## [SOURCE EXCERPT]

####

Palavani History

1744
Erekle II, king of Kartl-Kakheti
1780
The Eristavis
1870
Kiazo Eristavi
1888
Emperor Alexander III
1954
The Soviet Period
1995
Anzor Kibrotsashvili

Erekle II, king of Kartl-Kakheti

The roots of our winery lead back into the depths of centuries when, in 1744, Erekle II—one of the most beloved kings and generals cherished by the Georgian people—granted Kistauri, a mesmerizingly gorgeous village in Kakheti, to Prince Bezhan Eristavi as a token of appreciation of his loyal service. This settlement offers a captivating view of the Alazani Valley sandwiched between the Caucasus Mountains. And it is in this magnificent place that Prince Eristavi revived viniculture. Starting as early as 1780, his wine cellars/wineries made a name for themselves throughout Kakheti.

The Eristavis

The Eristavis of Aragvi, one of the five Georgian princely houses bearing the title of Head of the Nation—which is in fact the literal translation of the surname Eristavi—are mentioned in historical Georgian chronicles as early as 1398 as active participants of the era’s actual combat and political battlefields. Prince Bezhan Eristavi and his descendants made a major contribution to the advancement of Georgian culture. They were patrons of scores of prominent artistic and cultural figures who frequented Prince Eristavi’s estate in Kistauri, in this way centuries earlier foreshadowing, as it were, the words of the great Osip Mandelstam about the magical interconnection and similarity between Georgian culture and Georgian wine: “You are neither the West not the East, neither Paris not Bagdad, your arts, and your artistic tradition, penetrating your historical land deeply like a sinkhole. Wine ages, and in this lies its future; culture ferments, and in this lies its youthfulness. Cherish your culture, this narrow-necked clay jug buried in the ground!”

####

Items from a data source
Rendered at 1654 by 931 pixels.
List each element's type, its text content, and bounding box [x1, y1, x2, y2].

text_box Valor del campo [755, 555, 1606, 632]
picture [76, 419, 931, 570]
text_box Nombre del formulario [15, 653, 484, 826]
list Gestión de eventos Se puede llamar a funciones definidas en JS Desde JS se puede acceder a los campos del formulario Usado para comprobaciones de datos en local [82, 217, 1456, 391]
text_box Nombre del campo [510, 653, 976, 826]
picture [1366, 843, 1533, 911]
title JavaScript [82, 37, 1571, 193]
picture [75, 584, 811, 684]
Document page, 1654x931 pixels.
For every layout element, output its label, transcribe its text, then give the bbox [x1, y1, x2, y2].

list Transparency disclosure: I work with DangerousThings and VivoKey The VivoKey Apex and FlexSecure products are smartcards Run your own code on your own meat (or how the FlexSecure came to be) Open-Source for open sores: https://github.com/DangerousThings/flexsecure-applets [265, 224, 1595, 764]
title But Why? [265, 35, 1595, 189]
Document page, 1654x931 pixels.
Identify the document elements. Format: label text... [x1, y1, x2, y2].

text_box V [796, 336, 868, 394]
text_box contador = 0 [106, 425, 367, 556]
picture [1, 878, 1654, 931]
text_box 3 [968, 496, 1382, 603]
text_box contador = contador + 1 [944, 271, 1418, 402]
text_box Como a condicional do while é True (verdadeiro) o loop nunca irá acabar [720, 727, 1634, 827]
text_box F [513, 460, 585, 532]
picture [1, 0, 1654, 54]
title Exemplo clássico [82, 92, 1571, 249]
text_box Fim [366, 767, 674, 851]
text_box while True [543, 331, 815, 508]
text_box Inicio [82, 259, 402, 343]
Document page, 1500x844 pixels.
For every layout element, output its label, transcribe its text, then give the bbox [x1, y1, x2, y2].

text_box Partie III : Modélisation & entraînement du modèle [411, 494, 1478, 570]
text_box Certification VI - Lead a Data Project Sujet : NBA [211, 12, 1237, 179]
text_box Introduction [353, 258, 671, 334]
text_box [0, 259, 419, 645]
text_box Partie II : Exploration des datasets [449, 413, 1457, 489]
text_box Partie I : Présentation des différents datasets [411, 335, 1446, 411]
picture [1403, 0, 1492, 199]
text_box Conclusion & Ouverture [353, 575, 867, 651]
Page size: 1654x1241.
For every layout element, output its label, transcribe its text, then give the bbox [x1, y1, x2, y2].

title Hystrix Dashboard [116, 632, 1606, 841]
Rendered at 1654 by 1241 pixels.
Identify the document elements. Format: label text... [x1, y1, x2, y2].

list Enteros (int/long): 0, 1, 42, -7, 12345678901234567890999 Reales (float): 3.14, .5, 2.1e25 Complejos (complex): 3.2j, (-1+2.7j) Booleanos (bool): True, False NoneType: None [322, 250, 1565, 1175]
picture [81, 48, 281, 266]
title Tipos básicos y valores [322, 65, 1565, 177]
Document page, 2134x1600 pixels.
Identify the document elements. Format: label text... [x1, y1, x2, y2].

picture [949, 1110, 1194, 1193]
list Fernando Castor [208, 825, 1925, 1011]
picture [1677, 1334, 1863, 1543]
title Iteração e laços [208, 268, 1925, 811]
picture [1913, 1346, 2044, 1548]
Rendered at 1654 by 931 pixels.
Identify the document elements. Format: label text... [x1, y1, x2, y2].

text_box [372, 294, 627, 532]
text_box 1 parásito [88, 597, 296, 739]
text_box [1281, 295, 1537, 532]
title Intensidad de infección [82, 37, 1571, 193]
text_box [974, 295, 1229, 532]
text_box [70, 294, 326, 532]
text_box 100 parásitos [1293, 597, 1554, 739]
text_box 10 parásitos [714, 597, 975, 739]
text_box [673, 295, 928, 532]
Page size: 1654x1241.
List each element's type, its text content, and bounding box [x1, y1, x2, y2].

####

## [EXERCISE PROMPT]
Answer these questions from the Palavani history text:
1. To whom did Erekle II grant Kistauri in 1744?
2. In what year do historical Georgian chronicles first mention the Eristavis of Aragvi?
3. What is the literal translation of the surname Eristavi?

## [WORKED SOLUTION]
1. Prince Bezhan Eristavi
2. 1398
3. Head of the Nation